The scope of the claims

 I. A membrane module having a structure in which a fluororesin porous membrane is housed in a fluororesin housing, wherein the entire outer surface or a part of the outer surface of the housing is coated with an antistatic material having a conductive layer. An antistatic membrane module, characterized in that:

 2. The antistatic membrane module according to claim 1, wherein the antistatic material is grounded.

3. The antistatic membrane module according to claim 1, wherein the antistatic material is a material in which a plastic film is laminated on the surface of the conductive layer.

 4. The antistatic membrane module according to any one of claims 1 to 3, wherein the conductive layer is an aluminum film.

 5. The antistatic membrane module according to any one of claims 1 to 4, wherein the fluororesin porous membrane is a porous polytetrafluoroethylene tube.

 6. The method according to any one of claims 1 to 5, wherein the material of the fluororesin housing is polytetrafluoroethylene or a copolymer of polytetrafluoroethylene and an ethylenically unsaturated monomer. Conductive membrane module.

 7. The antistatic membrane module according to any one of claims 1 to 6, wherein the membrane module is an ozone gas dissolving module for dissolving ozone gas in a liquid to be treated.

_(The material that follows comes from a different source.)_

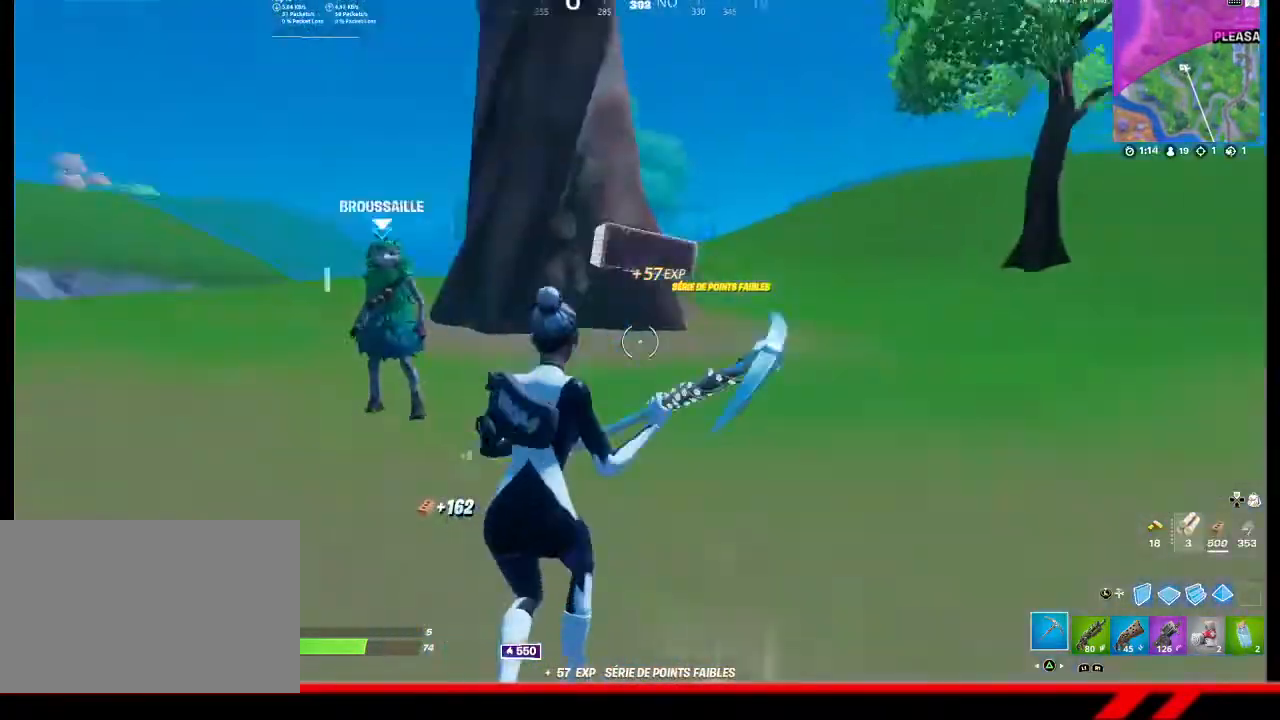
{"buttons": [], "left_stick": "up", "right_stick": "center", "events": [[67, "right_stick", "center"], [200, "L3", "down"], [300, "L3", "up"]]}
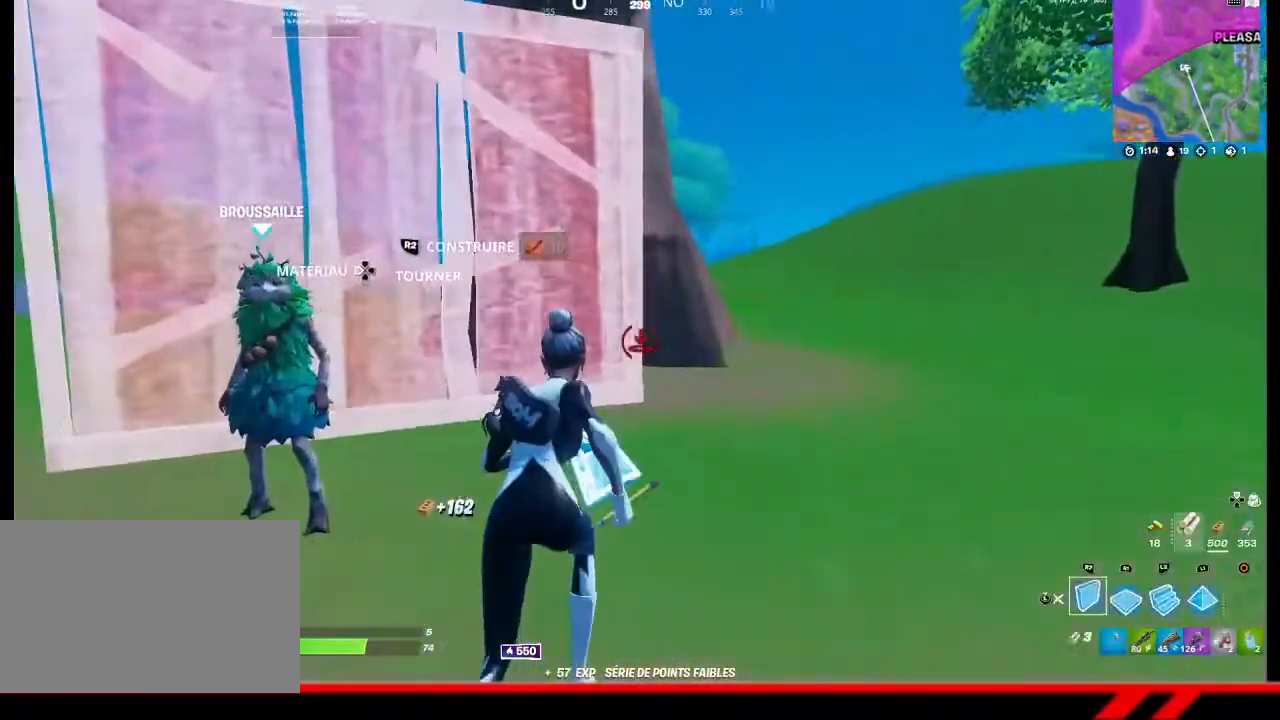
{"buttons": [], "left_stick": "up", "right_stick": "center", "events": [[133, "TRIANGLE", "down"], [200, "TRIANGLE", "up"]]}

 8. The antistatic membrane module according to any one of claims 1 to 6, wherein the membrane module is a degassing module for removing dissolved gas from a liquid to be treated.

 9. A method for transporting a membrane module in which a fluororesin porous membrane is housed in a fluororesin housing, wherein the membrane module is transported in a state where a polar solvent is stored in a liquid passage to be processed of the membrane module. A method for transporting a membrane module, comprising:

10. A method for transporting a membrane module in which a fluororesin porous membrane is housed in a fluororesin housing, characterized in that the membrane module is transported in a packing bag made of a conductive film. Method of transporting membrane modules.

 I I. The method for transporting a membrane module according to claim 9 or 1, wherein the fluororesin porous membrane is a porous polytetrafluoroethylene tube.

 12. The material according to any one of claims 9 to 11, wherein the material of the fluororesin housing is polytetrafluoroethylene or a copolymer of polytetrafluoroethylene and an ethylenically unsaturated monomer. 3. The method for transporting a membrane module according to item 1.